JUMPING INTO THE MELTING POT
Hungry Americans are lucky to live in a country that is made up of a seemingly limitless number of different cultures, traditions, and dining options. Many immigrants come to the U.S. with the dream of sharing their homeland’s food traditions with the masses; opening an international food franchise can be the natural path toward building a thriving business and making a significant mark on the community. The international foods market was valued at $36.481 million just a few years ago and is projected to register a CAGR of 11.8% through 2024. Thanks to increased immigration rates and younger generations’ curiosity to experience a more diverse range of food, an international cuisine restaurant is appealing to both owners and customers.
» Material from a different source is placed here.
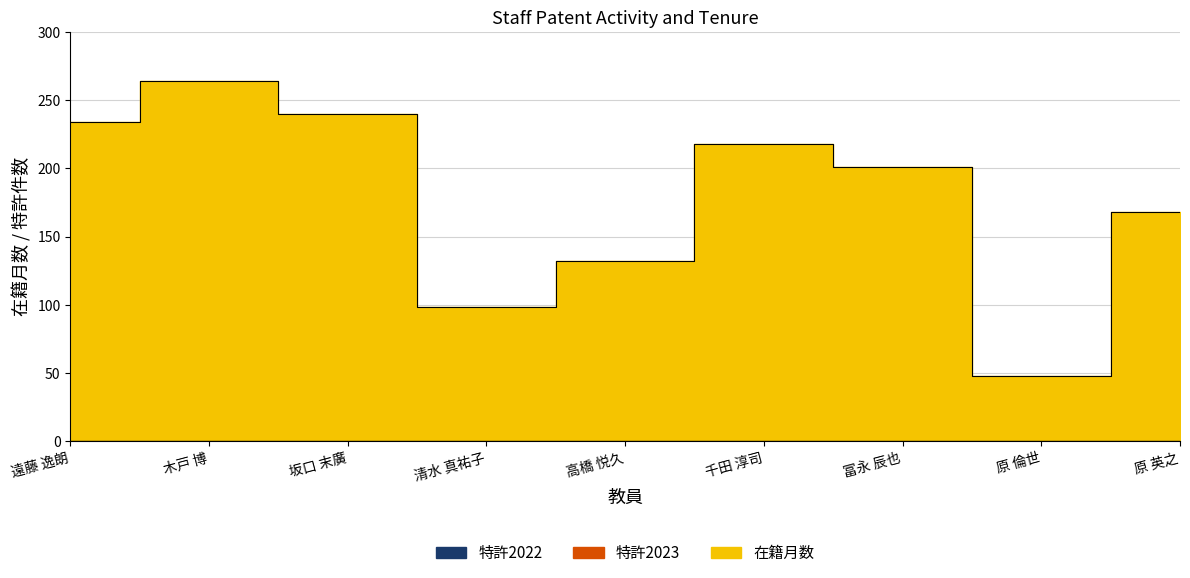

True or false: 特許2024 and 特許2025 intersect in this chart.

False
MOST POPULAR INTERNATIONAL CUISINES IN AMERICA
We all know the phrase “as American as apple pie,” but that sweet treat actually originated in England! Luckily for all of us, the American dining scene is comprised of a vast mixture of different flavors and influences, granting us ample opportunities for exciting experiences. Nowadays, while diners want to travel across the world through their taste buds, they also expect a level of convenience, affordability, and quality service. Additionally, customers seek healthy food options that are both delicious and enticing.
In terms of the most popular types of international cuisine in America, Mexican and Asian food top the charts. Mexican food dominates the southwest portion of the country so much that a hybrid cuisine — Tex-Mex — has developed to adopt both traditional Mexican flavors and American proclivities.
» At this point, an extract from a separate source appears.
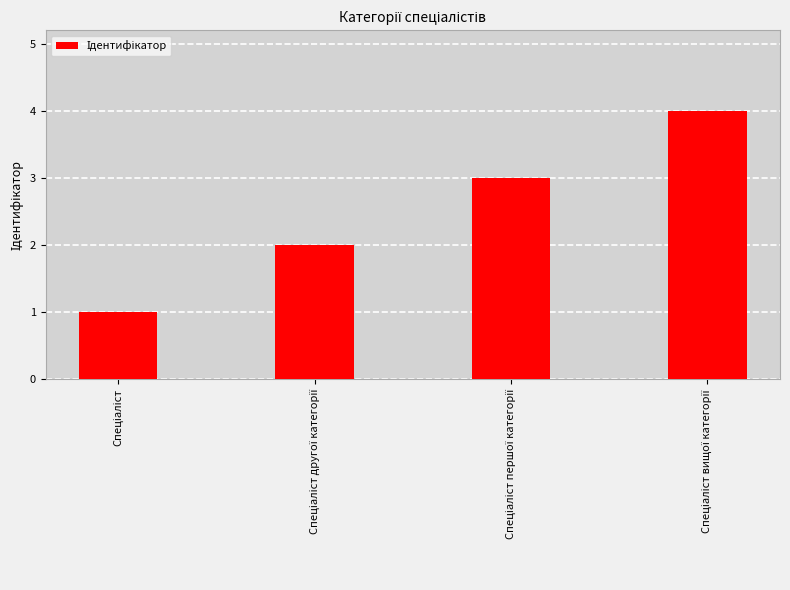

What is the sum of all values?

10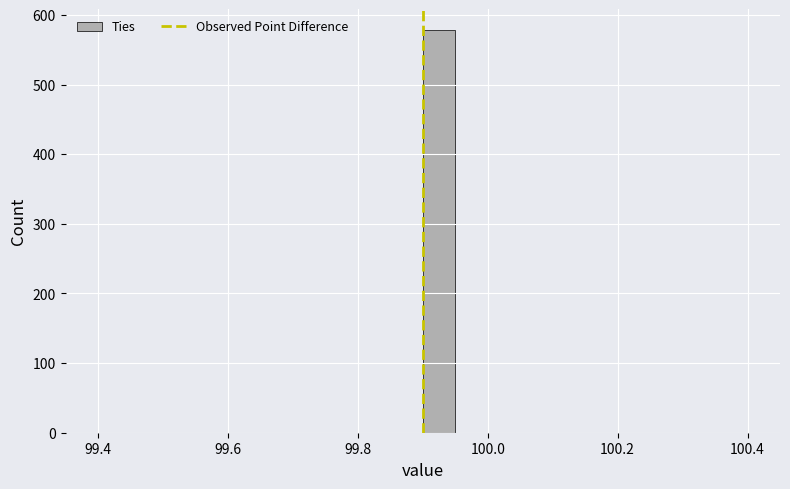

Around what value on the x-axis is the tallest bar? Give the approximate position of its centre, as read against the axis.

99.92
Covering an even larger point of view, Asian cuisine spans numerous countries, styles, and flavors. From Southern Indian to Thai to Cantonese and beyond, each region has its distinct flavors and cooking methods to introduce to American diners. Even within a single country, the Japanese restaurant franchise industry has much to offer.
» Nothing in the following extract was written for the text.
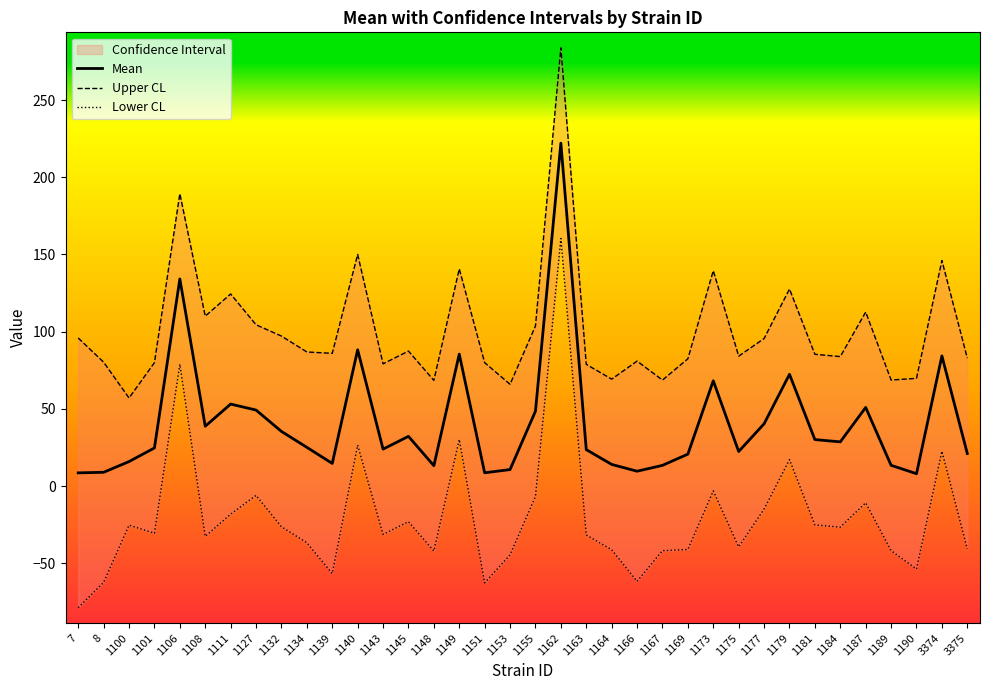

Reading right to left, what are all the values shown in this chart?

Mean: 3375=21.1	3374=84.3	1190=8.0	1189=13.4	1187=50.9	1184=28.6	1181=30.1	1179=72.3	1177=40.3	1175=22.3	1173=68.1	1169=20.6	1167=13.4	1166=9.6	1164=14.0	1163=23.6	1162=222.1	1155=48.4	1153=10.6	1151=8.6	1149=85.4	1148=13.2	1145=32.2	1143=23.9	1140=88.2	1139=14.6	1134=25.1	1132=35.3	1127=49.2	1111=53.1	1108=38.7	1106=134.1	1101=24.6	1100=15.8	8=8.9	7=8.5
Upper CL: 3375=82.8	3374=146.0	1190=69.7	1189=68.6	1187=112.6	1184=83.8	1181=85.3	1179=127.6	1177=95.5	1175=84.1	1173=139.4	1169=82.4	1167=68.6	1166=80.9	1164=69.2	1163=78.8	1162=283.8	1155=103.7	1153=65.9	1151=79.9	1149=140.6	1148=68.4	1145=87.4	1143=79.1	1140=150.0	1139=85.9	1134=86.8	1132=97.1	1127=104.4	1111=124.4	1108=110.0	1106=189.4	1101=79.9	1100=57.0	8=80.2	7=95.9
Lower CL: 3375=-40.7	3374=22.5	1190=-53.8	1189=-41.8	1187=-10.9	1184=-26.6	1181=-25.2	1179=17.1	1177=-15.0	1175=-39.4	1173=-3.2	1169=-41.1	1167=-41.9	1166=-61.7	1164=-41.3	1163=-31.7	1162=160.3	1155=-6.8	1153=-44.6	1151=-62.8	1149=30.2	1148=-42.1	1145=-23.1	1143=-31.4	1140=26.5	1139=-56.7	1134=-36.7	1132=-26.4	1127=-6.1	1111=-18.2	1108=-32.6	1106=78.9	1101=-30.6	1100=-25.3	8=-62.4	7=-78.8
JAPANESE RESTAURANT REVOLUTION
Prior to the 1970s, Japanese restaurants were scarce in the United States, but once sushi started trending, adventurous diners were curious to learn more about different types of the country’s cuisine. Over time, the market has continued to diversify, offering tasty options for diners and promising business opportunities for prospective international cuisine restaurant owners.
Beyond sushi, there are now Japanese restaurants that focus on tempura, tonkatsu, yakitori, shabu shabu, noodles, and teriyaki. Some styles are more widely appealing than others but make no mistake — there is a place for Japanese-style food in America.
TERIYAKI FOR THE WIN
The origin of the word “teriyaki” can be traced back to two Japanese words: teri for “shine” and yaki for “grill.” And this delicious food source lives up to its definition. In Japan, teriyaki describes a cooking method, and American diners have embraced the style like crazy. Similar to how Mexican cuisine has adapted and evolved to suit different palates in the U.S., teriyaki has hybridized and become a staple for many stateside diners who seek fresh and flavorful meals.
While there are multiple options, Teriyaki Madness embodies both the culture from which it derives its dishes and the American sensibilities that make it a winning franchise. Across cuisine types, TMAD is one of the fastest growing big restaurant chains in the country, serving up a unique Seattle-style teriyaki bowl style that is unrivaled. Cornering three of the hottest markets including Asian, chicken, and fast casual, TMAD is a no-brainer for hungry diners and prospective owners, alike.